After Pope Francis apology at Maskwacis Park (“Bear hills,” in the Cree language), Crown-Indigenous Relations Minister Marc Miller said the “gaps” in Francis’s apology could not be ignored. Miller noted that Francis didn’t mention sexual abuse in his list of abuses endured by Indigenous children in the schools. Francis on Monday listed instead physical, verbal, psychological and spiritual abuse. In addition, Miller noted that Francis on Monday spoke of “evil” committed by individual Christians “but not the Catholic Church as an institution.”

The stage was thus set up by Crown-Indigenous Relations Minister for Prime Justin Trudeau to shame Pope Francis and the Catholic Church.

Trudeau, a Catholic whose father, Pierre Trudeau, was prime minister while the last residential schools were in operation, insisted that the Catholic Church as an institution bore blame and needed to do more to atone.

Speaking before Francis, he noted that Canada’s Truth and Reconciliation Commission in 2015 had called for a papal apology to be delivered on Canadian soil but that Francis’s visit “would not have been possible without the courage and perseverance” of survivors of First Nations, Inuit and Metis. They travelled to the Vatican last spring to press their case for an apology.

“Apologies for the role that the Roman Catholic Church, as an institution, played in the mistreatment on the spiritual, cultural, emotional, physical and sexual abuse that Indigenous children suffered in residential schools run by the church,” Trudeau said.

The encounter of the Catholic Church with Indigenous peoples predates Confederation and residential schools by two centuries. During his visit to Quebec City, the Holy Father will pray at the tomb of St. François de Laval, the first bishop of Canada who fought mightily with the French colonial authorities to defend the dignity and well-being of the Indigenous peoples, particularly regarding the alcohol trade.

Let the reader never forget that in the late 19th century, the Canadian government instituted a policy of residential boarding schools for Indigenous children. The education would impart basic literacy and numeracy but also have a cultural dimension. Part of a project of assimilation most infamously expressed as “killing the Indian in the child.” Indigenous children were often forbidden to speak their Native languages or wear traditional dress. At first, attendance was voluntary, but in the early 20th century, it became compulsory, which meant the forced separation of children from their families. Most schools closed in the 1960s, though a few remained into the 1980s.

While the schools were instituted and funded by the Canadian government, the operation of the schools was entrusted to the churches. Catholics operated about two-thirds of the schools; Protestants ran the remaining third. The majority of the Catholic schools were run by the Missionary Oblates of Mary Immaculate (OMI).
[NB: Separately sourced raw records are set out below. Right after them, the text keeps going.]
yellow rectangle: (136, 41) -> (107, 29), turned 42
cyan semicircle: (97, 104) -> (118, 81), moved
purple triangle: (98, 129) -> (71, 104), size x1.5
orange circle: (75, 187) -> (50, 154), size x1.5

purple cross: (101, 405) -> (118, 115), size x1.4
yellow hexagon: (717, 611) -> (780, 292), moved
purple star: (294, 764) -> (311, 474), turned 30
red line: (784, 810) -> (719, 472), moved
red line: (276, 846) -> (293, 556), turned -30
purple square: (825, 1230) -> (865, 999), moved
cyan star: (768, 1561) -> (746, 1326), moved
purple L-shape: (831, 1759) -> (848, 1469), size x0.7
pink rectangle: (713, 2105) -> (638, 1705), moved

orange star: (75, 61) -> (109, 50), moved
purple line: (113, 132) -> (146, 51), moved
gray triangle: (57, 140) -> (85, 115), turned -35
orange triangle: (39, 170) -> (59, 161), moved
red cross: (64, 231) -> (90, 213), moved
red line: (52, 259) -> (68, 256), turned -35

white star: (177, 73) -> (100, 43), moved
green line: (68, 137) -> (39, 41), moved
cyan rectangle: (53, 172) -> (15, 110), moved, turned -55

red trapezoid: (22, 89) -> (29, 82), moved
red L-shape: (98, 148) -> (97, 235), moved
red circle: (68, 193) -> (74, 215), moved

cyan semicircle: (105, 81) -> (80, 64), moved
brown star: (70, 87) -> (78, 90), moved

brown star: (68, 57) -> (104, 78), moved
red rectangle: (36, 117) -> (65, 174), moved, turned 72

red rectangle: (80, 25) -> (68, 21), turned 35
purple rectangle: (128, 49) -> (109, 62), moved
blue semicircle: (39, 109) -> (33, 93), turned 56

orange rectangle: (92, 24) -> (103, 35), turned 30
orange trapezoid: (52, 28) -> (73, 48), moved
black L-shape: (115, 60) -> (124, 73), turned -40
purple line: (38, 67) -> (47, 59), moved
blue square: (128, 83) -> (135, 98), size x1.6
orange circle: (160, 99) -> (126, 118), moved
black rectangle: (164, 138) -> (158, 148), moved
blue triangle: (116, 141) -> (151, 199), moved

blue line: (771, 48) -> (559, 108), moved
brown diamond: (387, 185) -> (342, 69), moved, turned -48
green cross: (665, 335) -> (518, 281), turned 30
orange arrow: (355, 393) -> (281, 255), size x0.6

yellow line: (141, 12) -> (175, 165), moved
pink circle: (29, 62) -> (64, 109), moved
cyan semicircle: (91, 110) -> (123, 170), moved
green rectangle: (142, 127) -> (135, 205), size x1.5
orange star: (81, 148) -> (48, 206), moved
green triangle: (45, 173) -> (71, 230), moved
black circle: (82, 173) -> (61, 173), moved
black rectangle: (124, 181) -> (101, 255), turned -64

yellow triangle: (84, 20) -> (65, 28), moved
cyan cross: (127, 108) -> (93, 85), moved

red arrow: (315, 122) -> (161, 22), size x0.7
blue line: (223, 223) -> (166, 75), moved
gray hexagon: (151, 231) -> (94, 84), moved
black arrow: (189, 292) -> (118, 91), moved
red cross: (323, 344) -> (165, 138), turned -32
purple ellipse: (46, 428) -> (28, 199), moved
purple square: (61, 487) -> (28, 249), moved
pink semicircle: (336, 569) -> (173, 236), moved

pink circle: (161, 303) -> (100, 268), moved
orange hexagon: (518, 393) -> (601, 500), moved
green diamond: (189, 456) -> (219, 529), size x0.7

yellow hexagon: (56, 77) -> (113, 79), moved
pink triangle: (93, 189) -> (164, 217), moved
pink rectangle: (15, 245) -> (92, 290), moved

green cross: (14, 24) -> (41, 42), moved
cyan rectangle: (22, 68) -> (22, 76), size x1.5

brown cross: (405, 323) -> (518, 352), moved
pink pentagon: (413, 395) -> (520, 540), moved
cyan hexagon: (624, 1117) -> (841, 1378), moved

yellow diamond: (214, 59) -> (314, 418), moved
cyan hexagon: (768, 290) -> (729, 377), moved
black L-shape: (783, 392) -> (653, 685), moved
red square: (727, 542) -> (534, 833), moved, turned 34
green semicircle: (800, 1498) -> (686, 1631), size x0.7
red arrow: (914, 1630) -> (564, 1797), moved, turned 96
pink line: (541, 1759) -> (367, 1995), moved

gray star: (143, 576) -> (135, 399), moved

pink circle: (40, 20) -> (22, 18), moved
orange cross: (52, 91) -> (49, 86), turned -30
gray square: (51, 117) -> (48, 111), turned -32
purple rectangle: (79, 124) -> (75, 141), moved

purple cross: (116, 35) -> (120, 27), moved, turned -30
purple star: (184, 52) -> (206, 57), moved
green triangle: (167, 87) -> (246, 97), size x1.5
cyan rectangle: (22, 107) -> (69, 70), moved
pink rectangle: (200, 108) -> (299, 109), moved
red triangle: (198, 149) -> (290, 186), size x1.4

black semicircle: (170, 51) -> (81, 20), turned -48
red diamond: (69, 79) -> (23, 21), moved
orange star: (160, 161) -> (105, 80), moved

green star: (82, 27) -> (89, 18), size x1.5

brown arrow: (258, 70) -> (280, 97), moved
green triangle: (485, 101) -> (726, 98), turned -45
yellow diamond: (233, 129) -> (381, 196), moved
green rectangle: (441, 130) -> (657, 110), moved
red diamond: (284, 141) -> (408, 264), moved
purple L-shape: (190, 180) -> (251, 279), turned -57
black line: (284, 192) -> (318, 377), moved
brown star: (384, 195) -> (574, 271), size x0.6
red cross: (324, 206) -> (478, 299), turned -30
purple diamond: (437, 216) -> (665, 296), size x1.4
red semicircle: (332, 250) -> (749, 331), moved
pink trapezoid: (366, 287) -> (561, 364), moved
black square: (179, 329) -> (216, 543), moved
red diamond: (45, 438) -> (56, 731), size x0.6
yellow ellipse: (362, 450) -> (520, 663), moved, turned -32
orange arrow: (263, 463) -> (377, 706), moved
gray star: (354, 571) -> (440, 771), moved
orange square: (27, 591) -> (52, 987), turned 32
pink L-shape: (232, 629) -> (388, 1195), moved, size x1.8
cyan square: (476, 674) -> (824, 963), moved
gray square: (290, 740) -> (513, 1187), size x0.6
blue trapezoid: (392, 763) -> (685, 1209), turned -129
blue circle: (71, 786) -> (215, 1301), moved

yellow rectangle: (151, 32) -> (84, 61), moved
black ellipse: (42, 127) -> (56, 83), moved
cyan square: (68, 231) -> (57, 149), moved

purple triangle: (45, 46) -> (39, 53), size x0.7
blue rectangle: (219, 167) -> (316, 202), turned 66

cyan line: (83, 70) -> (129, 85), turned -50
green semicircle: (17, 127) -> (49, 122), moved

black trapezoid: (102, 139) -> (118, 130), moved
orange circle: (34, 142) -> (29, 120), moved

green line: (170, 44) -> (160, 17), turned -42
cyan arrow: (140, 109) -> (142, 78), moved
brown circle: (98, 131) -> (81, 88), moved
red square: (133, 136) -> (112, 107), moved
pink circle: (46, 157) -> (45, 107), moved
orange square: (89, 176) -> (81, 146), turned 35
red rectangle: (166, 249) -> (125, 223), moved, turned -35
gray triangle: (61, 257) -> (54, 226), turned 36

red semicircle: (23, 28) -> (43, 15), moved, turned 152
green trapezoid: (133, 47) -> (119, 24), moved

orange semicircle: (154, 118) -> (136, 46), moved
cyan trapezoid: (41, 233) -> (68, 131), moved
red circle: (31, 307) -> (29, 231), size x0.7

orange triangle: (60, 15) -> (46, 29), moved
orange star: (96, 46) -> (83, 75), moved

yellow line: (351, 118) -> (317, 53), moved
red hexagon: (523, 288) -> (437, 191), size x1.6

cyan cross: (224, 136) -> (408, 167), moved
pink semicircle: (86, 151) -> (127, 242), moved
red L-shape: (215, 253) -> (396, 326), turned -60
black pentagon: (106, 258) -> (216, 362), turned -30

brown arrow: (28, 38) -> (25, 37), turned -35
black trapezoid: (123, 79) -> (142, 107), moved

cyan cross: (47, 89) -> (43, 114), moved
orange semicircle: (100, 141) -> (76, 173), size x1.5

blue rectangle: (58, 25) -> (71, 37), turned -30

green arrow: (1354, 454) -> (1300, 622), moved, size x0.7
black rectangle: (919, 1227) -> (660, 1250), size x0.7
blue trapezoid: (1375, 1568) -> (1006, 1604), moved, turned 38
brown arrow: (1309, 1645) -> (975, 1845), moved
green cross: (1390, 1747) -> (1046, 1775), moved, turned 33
The Canadian government has apologized for its role in the school’s legacy. Former Prime Minister Stephen Harper issued a formal apology over the residential schools in Parliament in 2008, calling them a sad chapter in Canadian history and saying the policy of forced assimilation caused great harm.

Meanwhile, The Churchill-Hudson Bay Diocese was the first Diocese in Canada to apologize to the former students of a residential school back in 1996. Followed by apologies from Pope Benedict XVI in 2009 at the Vatican and a later apology by Pope Francis also at the Vatican, where he met with Indigenous leaders from Canada.

As part of a lawsuit settlement involving the government, churches and the approximately 90,000 surviving students, Canada paid reparations that amounted to billions of dollars being transferred to Indigenous communities. The Catholic Church, for its part, has paid over $50 million and has committed to $30 million more over the next five years.

Trudeau implied that much more needed to be done by the church and that while Francis’ visit had “an enormous impact” on survivors, it was but a first step.

Politicians — the prime minister and some Indigenous leaders — will indeed attempt to score political points in the week and months ahead after the Pope returns to Rome. But for the Pope — and for the people he is coming such a long distance to meet — it is the prayer, the penitence and the pilgrimage which remain primary.